* Texto del ejercicio

-- -- --

Pero si vamos a tener apologética cristiana, si vamos a tener una defensa de la fe, ¿qué clase de defensa de la fe debería ser?
En primer lugar, debe dirigirse no solo contra los adversarios de fuera de la Iglesia, sino también contra los de dentro. Los adversarios de la Sagrada Escritura no se vuelven menos peligrosos cuando están dentro de los muros eclesiásticos, sino mucho más.
En este punto, soy muy consciente de que en la actualidad surgen objeciones generalizadas. Ante todo, dicen los hombres, no tengamos controversias en la Iglesia; olvidemos nuestras pequeñas diferencias teológicas y repitamos todos juntos el himno de Pablo al amor cristiano. Al escuchar tales súplicas, amigos cristianos, creo detectar en ellas con bastante claridad la voz de Satanás. Esa voz se oye, a veces, en labios de hombres buenos y verdaderamente cristianos, como en Cesarea de Filipo se oyó en labios del mayor de los doce. Pero de todos modos es la voz de Satanás.

-- -- --

(Datos de puntos clave por instancia)

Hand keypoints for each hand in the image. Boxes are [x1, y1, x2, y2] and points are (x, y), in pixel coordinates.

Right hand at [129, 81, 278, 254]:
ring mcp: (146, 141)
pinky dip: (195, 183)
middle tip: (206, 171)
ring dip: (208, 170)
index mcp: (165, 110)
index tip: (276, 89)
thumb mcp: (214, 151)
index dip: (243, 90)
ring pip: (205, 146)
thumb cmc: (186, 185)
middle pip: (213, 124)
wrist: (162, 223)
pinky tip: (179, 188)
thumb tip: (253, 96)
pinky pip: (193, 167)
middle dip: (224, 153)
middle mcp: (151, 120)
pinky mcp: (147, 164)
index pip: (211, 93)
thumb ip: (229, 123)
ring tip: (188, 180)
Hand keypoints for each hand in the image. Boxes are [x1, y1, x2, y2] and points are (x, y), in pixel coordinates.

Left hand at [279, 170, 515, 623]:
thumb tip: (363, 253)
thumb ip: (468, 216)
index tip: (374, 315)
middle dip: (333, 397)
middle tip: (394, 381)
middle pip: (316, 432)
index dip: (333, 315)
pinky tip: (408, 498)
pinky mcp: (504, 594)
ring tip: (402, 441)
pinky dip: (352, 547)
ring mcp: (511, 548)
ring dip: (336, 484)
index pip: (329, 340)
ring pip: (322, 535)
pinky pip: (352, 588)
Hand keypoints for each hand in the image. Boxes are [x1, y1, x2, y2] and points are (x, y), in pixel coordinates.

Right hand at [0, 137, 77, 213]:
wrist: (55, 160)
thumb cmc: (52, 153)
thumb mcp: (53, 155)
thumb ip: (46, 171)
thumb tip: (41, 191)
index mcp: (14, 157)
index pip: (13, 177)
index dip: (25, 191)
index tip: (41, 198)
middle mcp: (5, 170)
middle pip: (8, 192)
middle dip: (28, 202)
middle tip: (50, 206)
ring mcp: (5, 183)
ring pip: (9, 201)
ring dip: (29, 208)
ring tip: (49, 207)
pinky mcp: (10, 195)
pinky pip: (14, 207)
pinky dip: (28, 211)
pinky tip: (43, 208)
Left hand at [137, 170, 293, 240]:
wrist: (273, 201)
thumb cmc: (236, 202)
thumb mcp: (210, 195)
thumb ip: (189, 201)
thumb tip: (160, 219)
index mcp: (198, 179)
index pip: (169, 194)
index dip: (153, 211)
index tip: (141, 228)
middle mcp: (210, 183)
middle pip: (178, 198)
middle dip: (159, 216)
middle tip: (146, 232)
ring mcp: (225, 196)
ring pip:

-- -- --

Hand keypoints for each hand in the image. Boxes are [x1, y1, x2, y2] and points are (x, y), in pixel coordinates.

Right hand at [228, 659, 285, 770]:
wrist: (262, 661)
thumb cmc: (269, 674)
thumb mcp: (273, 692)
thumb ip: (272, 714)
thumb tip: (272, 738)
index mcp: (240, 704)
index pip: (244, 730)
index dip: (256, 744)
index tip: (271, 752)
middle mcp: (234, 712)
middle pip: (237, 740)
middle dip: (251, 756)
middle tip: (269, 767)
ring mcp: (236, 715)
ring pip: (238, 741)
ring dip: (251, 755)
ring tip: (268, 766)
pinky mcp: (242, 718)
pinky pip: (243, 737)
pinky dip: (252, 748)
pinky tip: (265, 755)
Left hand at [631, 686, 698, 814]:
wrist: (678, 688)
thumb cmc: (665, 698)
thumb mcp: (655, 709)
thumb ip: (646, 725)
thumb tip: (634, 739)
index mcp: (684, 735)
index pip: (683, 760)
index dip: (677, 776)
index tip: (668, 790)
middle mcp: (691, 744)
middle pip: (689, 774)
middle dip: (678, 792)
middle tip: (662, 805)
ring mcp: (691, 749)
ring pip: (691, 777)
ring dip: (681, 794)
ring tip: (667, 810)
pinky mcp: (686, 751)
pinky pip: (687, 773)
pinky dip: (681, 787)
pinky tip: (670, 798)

-- -- --

* Tarea A
Devuelva sin cambios el pasaje del texto sobre la apologética cristiana que comienza en "En primer lugar, debe" y termina en "sino mucho más.".
* Tarea B
Enumere las exhortaciones que, según el texto sobre la apologética cristiana, pronuncian los hombres al objetar contra las controversias en la Iglesia.

* Respuesta esperada A
En primer lugar, debe dirigirse no solo contra los adversarios de fuera de la Iglesia, sino también contra los de dentro. Los adversarios de la Sagrada Escritura no se vuelven menos peligrosos cuando están dentro de los muros eclesiásticos, sino mucho más.

* Respuesta esperada B
- no tengamos controversias en la Iglesia
- olvidemos nuestras pequeñas diferencias teológicas
- repitamos todos juntos el himno de Pablo al amor cristiano